▸ Exercise objective: Could you set down exactly the lines in the records below between the line holding "pinky mcp: (387, 422)" and the line holding "ring tip: (199, 411)", inclusive?

▸ Information:

□ □ □

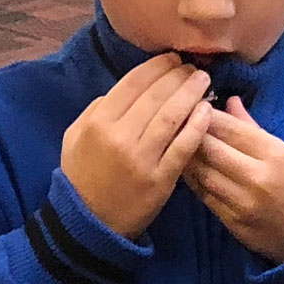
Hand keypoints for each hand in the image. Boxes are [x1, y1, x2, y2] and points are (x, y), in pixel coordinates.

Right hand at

□ □ □

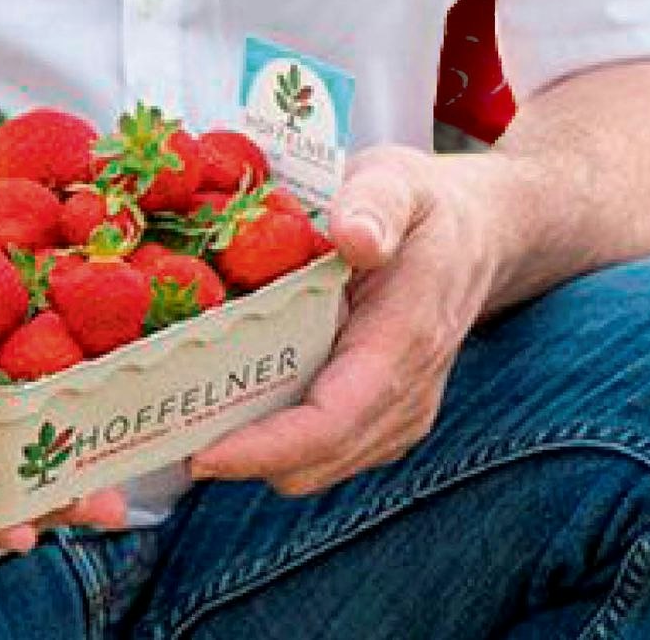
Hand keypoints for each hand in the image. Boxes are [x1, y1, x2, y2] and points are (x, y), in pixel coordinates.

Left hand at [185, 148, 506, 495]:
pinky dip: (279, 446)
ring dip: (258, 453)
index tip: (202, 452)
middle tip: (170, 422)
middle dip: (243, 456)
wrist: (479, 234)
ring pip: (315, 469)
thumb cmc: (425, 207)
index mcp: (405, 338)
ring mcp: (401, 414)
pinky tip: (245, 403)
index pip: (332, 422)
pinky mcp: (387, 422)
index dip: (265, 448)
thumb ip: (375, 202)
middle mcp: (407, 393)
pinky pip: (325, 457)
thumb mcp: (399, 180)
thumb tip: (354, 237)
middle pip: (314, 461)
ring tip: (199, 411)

□ □ □

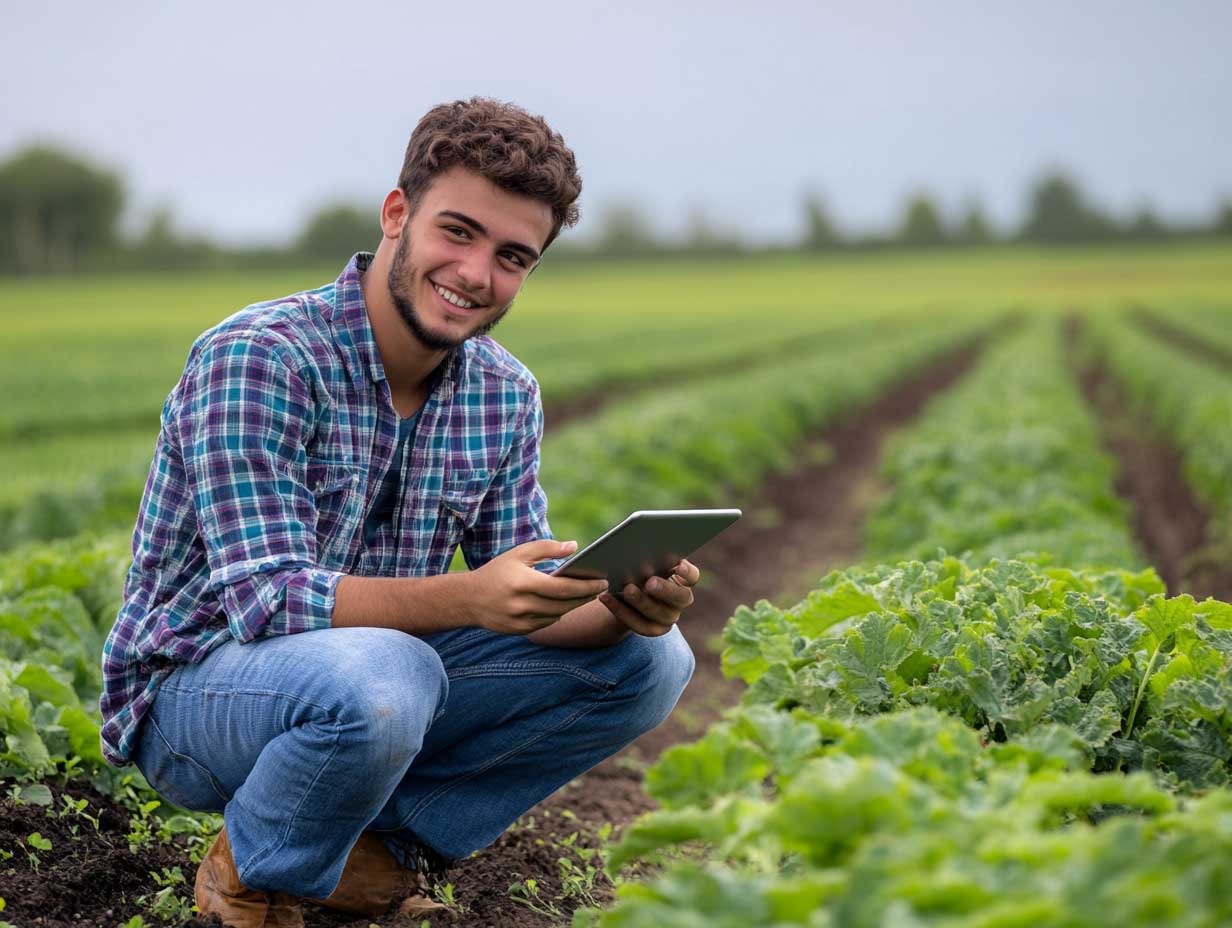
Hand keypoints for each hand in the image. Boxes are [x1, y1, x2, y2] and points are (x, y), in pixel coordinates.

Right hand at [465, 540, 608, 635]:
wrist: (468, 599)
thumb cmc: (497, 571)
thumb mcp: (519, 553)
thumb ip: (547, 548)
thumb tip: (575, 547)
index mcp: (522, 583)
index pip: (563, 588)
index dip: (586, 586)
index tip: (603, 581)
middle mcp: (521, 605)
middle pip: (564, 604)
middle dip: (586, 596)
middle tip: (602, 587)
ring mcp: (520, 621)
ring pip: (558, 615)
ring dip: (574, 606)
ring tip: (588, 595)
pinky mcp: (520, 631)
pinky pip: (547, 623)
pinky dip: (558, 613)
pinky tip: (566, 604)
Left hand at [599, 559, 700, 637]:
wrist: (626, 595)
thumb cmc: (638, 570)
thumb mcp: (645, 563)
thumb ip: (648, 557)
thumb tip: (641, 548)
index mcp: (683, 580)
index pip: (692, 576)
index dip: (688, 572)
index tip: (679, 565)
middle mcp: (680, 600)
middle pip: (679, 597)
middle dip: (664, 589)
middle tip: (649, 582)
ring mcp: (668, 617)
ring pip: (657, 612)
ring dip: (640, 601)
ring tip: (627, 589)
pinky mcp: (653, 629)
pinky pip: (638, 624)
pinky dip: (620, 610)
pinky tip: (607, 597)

□ □ □

▸ Answer section:
pinky mcp: (387, 422)
index dip: (265, 448)
thumb ip: (375, 202)
middle mcp: (407, 393)
pinky pip: (325, 457)
thumb mcp: (399, 180)
thumb tip: (354, 237)
middle pip: (314, 461)
ring tip: (199, 411)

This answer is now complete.